When people hear the term ‘jazz,’ many think of jazz as being one style, but according to saxophone, combo one and instrumental improvisation professor Dr. Jason Kush, there are many different styles that SRU’s jazz band demonstrates.
“We are what’s considered a modern jazz ensemble,” Kush explained. “We perform traditional big band music like Duke Ellington to modern big bands that came out in the 1970s, like Thad Jones/Mel Luis jazz orchestra. We also do some modern pieces that have recently been composed.”
A Slippery Rock alumni and director of the jazz band, Kush has been teaching at SRU for four years. He said the jazz band also performs styles such as west coast jazz and east coast jazz.
“West coast jazz tends to be more commercial and clean sounding, like a Christina Aguilera CD, it’s very artificial,” Kush said. “East coast jazz is more adventurous and soulful. The recordings are live, so there’s less editing and post production.”
Freshman music education major Walker Marpz explained other techniques the jazz band displays in their music.
“Jazz music is largely improv and solos,” Marpz said. “Improv is where you get to put your own input into a song, to express what you’re feeling right there through your music. Another big thing is communication while you’re performing and just making sure you’re in sync with what everyone else is doing.”
Dr. David Glover, percussion professor and chair of the music department, agreed with Marpz and explained why he thinks that improvisation is important for students.
“I hope they get a sense of self through their improv,” Glover said. “You can learn a lot about yourself when it’s just you and your instrument. They’re learning a lot of music theory and history of their instrument and the music, as well as how to carry on a conversation with each other musically. Improv is a very unique thing and it will never be the same twice.”
Director of the jazz lab band, Glover has been teaching at SRU for 11 years. He explained that communication through music is the most important part about playing an instrument.
“Jazz is very much a language that involves vocabulary and grammar, creating and presenting phases very much like speech in a non-verbal way,” Glover said. In general, there is a relationship between dialogue and how that relates to improvisation. The more you can help people to understand that relationship, the more they build their vocabulary and speech around that transfer.”
Sitting in his office, Glover elaborated more on what the jazz lab band is and how it differs from the regular jazz band.
“Our goal with jazz lab has been trying to take students who have never played in jazz and give them practical real world experience,” Glover explained. “We don’t perform as much as the jazz band.
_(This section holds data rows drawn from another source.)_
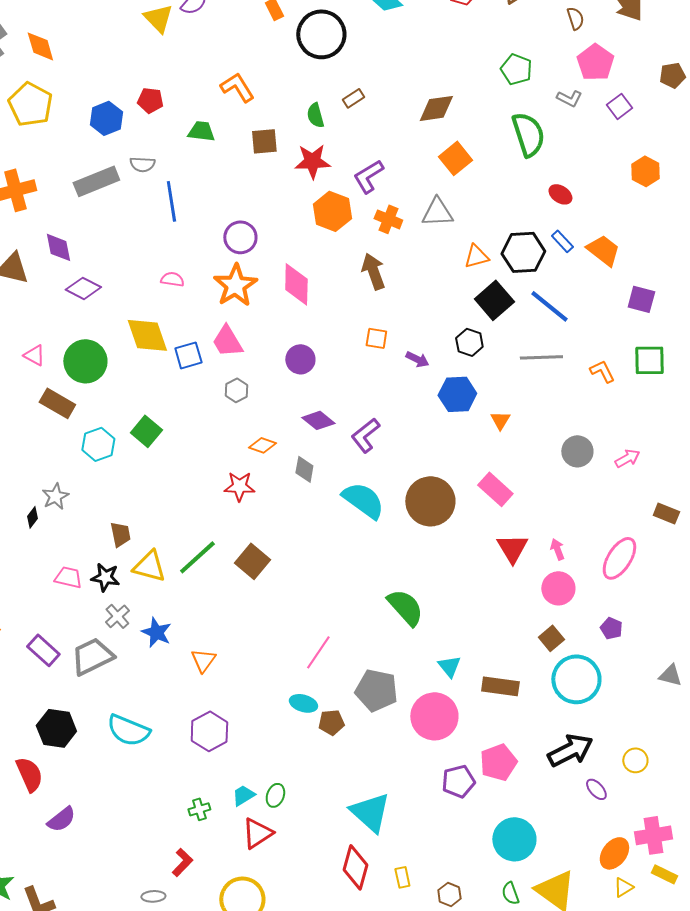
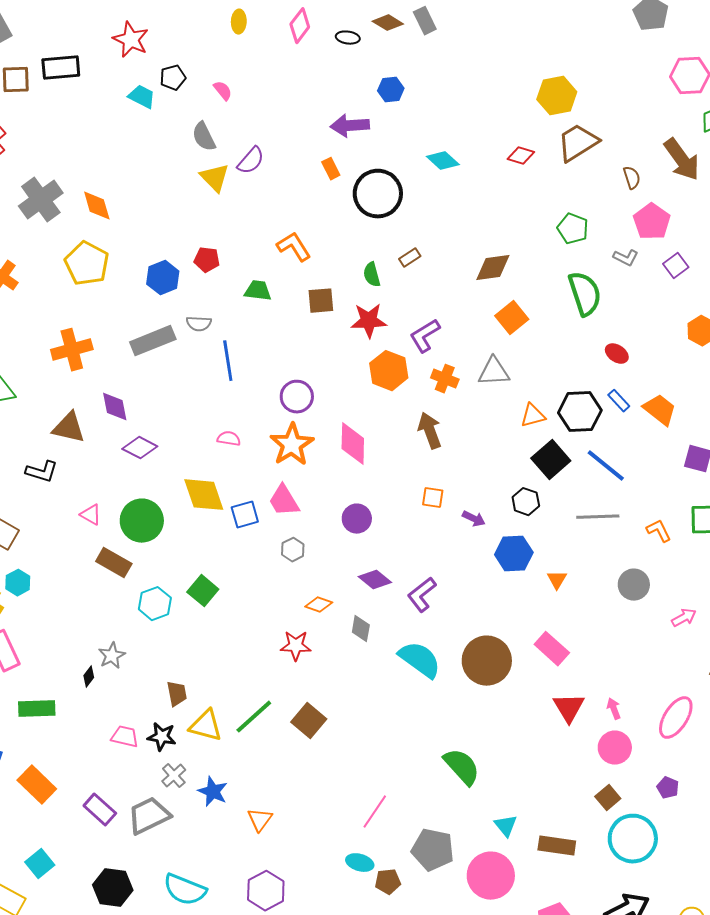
gray circle: (577, 451) -> (634, 585), moved

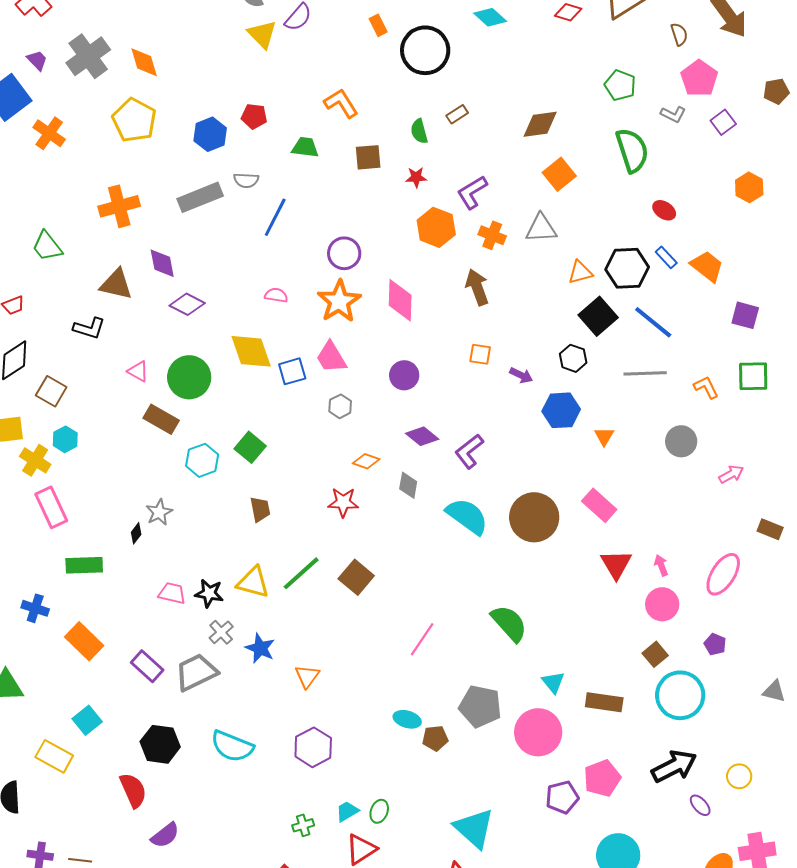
red star: (369, 321) -> (416, 177), size x0.6
blue line: (228, 361) -> (275, 217), turned 36
brown trapezoid: (177, 694) -> (260, 509), moved
pink line: (375, 812) -> (422, 639), moved

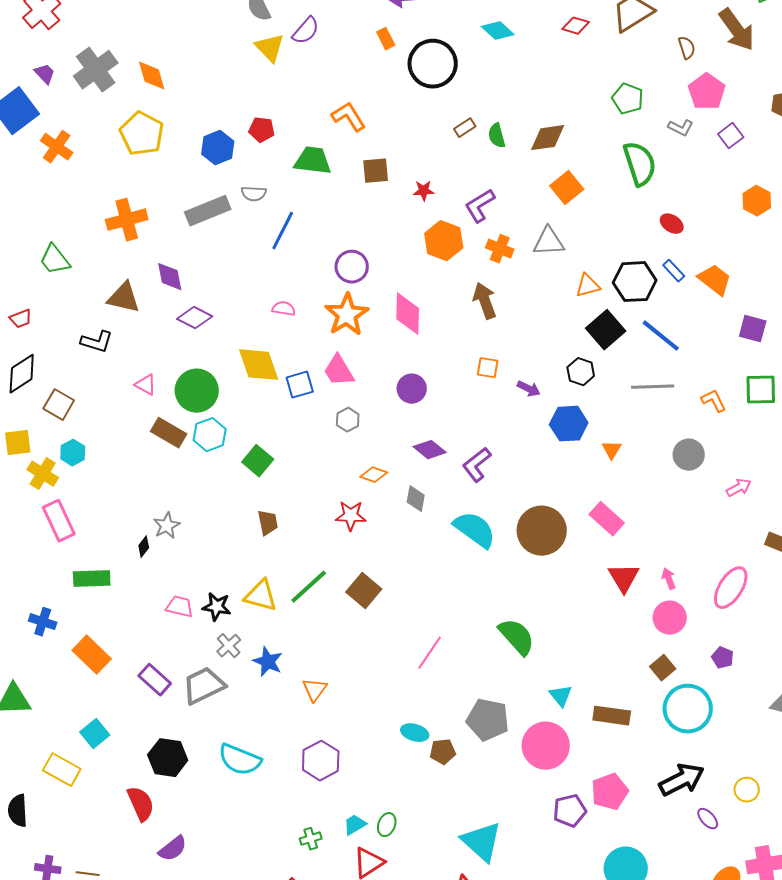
green semicircle: (419, 131) -> (497, 136), moved
green trapezoid: (305, 147) -> (313, 161), size x1.4
cyan hexagon: (202, 460) -> (210, 435), moved

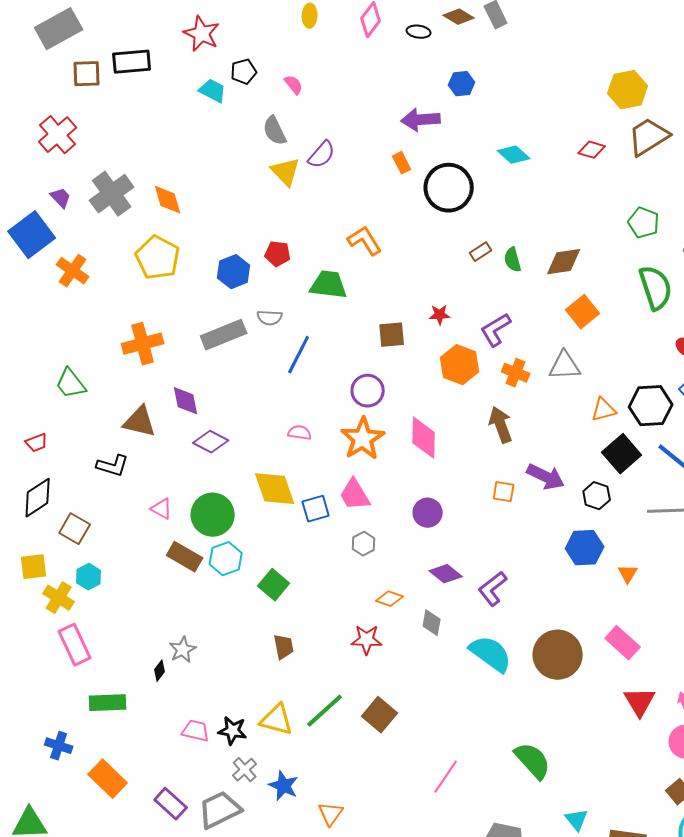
brown square: (376, 171) -> (392, 335), moved
purple arrow: (529, 389) -> (546, 477), moved, size x1.6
We perform once at the end of each semester, whereas jazz band performs multiple times throughout the year. With jazz lab, we read as much music as possible to give students that emersion into jazz literature.”
Marpz, 17, said he is the guitarist in the jazz band and explained why he wanted to be a part of the group.
“I’ve always been a fan of jazz,” Marpz smiled. “The jazz program is really amazing and it made me want to come to SRU. Our directors are cream of the crop of what they do. It’s always been something that I can express myself with, feeling most comfortable with an instrument in my hand. I’m very privileged to have made it into this group and thankful to work with such a great group of musicians.”